Describe the importance of the kidney and liver in drug elimination and toxicity

A
  1. Liver: Metabolism and Detoxification
    The liver is the central organ for drug metabolism. It processes drugs, transforming them into more water-soluble compounds that can be more easily excreted through the kidneys or bile.

Roles in Drug Elimination:
Metabolism: The liver converts drugs into metabolites, which can be either inactive (to be excreted) or active (to continue exerting therapeutic effects). Some drugs are converted into inactive metabolites, which are then excreted by the kidneys or through bile. Others are converted into active metabolites, which contribute to the drug’s overall effect.

Phase 1 Metabolism: Enzymes like cytochrome P450 (CYP450) oxidize, reduce, or hydrolyze the drug, making it more hydrophilic and less pharmacologically active.
Phase 2 Metabolism: Involves conjugation reactions (e.g., glucuronidation, sulfation), further making drugs more water-soluble for excretion.

» **Data extracted from a collection**

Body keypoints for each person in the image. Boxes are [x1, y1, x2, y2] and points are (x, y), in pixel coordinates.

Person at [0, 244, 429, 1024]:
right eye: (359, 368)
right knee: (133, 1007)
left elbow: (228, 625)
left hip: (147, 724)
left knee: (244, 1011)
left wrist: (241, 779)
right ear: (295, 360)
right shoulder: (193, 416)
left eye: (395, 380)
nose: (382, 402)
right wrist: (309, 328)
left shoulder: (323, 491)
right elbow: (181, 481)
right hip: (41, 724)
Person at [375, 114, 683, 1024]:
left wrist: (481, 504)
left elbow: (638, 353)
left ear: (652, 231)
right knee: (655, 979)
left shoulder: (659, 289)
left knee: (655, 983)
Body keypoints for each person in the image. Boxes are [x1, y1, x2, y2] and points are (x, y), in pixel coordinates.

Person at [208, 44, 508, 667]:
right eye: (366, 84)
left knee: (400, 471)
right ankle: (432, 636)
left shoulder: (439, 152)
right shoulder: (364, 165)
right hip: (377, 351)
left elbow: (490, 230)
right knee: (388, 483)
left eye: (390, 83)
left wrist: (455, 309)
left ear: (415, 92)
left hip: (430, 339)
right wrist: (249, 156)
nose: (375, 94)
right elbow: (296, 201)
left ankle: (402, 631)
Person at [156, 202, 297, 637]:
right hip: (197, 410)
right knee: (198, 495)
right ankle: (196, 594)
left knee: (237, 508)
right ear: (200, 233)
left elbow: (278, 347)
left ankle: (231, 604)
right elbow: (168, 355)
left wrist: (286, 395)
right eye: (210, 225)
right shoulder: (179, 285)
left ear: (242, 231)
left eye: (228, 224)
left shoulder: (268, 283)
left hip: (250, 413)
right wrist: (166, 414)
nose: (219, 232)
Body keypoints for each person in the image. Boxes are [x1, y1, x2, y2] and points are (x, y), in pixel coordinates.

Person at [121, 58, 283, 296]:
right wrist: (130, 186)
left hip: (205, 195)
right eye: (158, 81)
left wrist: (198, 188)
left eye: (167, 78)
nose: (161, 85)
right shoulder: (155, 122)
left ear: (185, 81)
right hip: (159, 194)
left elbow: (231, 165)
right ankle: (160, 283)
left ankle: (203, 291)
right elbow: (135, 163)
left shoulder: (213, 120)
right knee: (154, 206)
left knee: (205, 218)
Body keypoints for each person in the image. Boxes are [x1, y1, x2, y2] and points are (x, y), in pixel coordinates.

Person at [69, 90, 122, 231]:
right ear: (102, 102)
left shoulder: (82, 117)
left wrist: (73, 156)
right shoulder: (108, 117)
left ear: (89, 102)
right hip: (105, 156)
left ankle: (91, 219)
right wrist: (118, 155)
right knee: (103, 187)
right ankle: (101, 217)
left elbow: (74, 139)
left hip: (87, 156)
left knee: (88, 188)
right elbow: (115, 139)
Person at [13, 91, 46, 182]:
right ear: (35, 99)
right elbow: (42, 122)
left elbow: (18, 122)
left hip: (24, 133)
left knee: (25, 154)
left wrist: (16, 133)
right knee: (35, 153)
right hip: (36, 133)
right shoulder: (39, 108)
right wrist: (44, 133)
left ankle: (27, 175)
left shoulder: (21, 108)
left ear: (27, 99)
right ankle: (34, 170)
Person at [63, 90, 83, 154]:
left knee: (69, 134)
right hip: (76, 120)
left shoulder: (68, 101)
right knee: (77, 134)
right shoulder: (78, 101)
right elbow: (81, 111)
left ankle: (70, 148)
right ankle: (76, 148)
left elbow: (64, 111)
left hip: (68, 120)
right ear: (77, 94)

» **Assigned task 1**
According to the text on the kidney and liver in drug elimination, why does the liver transform drugs into more water-soluble compounds? Answer in one to three sentences.
» **Assigned task 2**
List every type of reaction that the text on the kidney and liver in drug elimination says cytochrome P450 enzymes carry out on a drug in Phase 1 metabolism.
» **Assigned task 3**
Extend the text on the kidney and liver in drug elimination, beginning after its last sentence.

» **Written response 1**
The liver makes drugs more water-soluble so they can be excreted more easily through the kidneys or bile.

» **Written response 2**
- Oxidation
- Reduction
- Hydrolysis

» **Written response 3**
Bile Excretion: The liver secretes some drug metabolites into bile, which is then excreted through the gastrointestinal tract. This process is especially important for lipophilic drugs that are not easily excreted by the kidneys.

Role in Drug Toxicity:
Toxicity from Drug Metabolism: Some drugs are metabolized into toxic metabolites. For example, acetaminophen (paracetamol) is generally safe in therapeutic doses, but excessive use leads to hepatic toxicity through the formation of a highly reactive metabolite that damages liver cells.
Liver Disease Impact: If the liver is damaged (e.g., due to cirrhosis, hepatitis, or fatty liver disease), its ability to metabolize drugs can be impaired, leading to drug accumulation in the body, which increases the risk of toxicity.
2. Kidney: Filtration and Excretion
The kidneys are responsible for eliminating water-soluble drugs and their metabolites from the body. They perform this function through a process involving filtration, reabsorption, and secretion.

Roles in Drug Elimination:
Glomerular Filtration: Drugs and their metabolites are filtered from the blood into the glomerular filtrate (urine precursor) in the kidney’s glomerulus. The rate at which drugs are filtered depends on their size and protein binding (only unbound drugs are filtered).

Tubular Secretion: Certain drugs are actively secreted into the tubules from the bloodstream by transport proteins. This is important for eliminating drugs that are poorly filtered through the glomerulus.

Tubular Reabsorption: After filtration, substances in the renal tubules may be reabsorbed back into the bloodstream, particularly lipid-soluble drugs. Drugs that are water-soluble tend to remain in the filtrate and are excreted in urine.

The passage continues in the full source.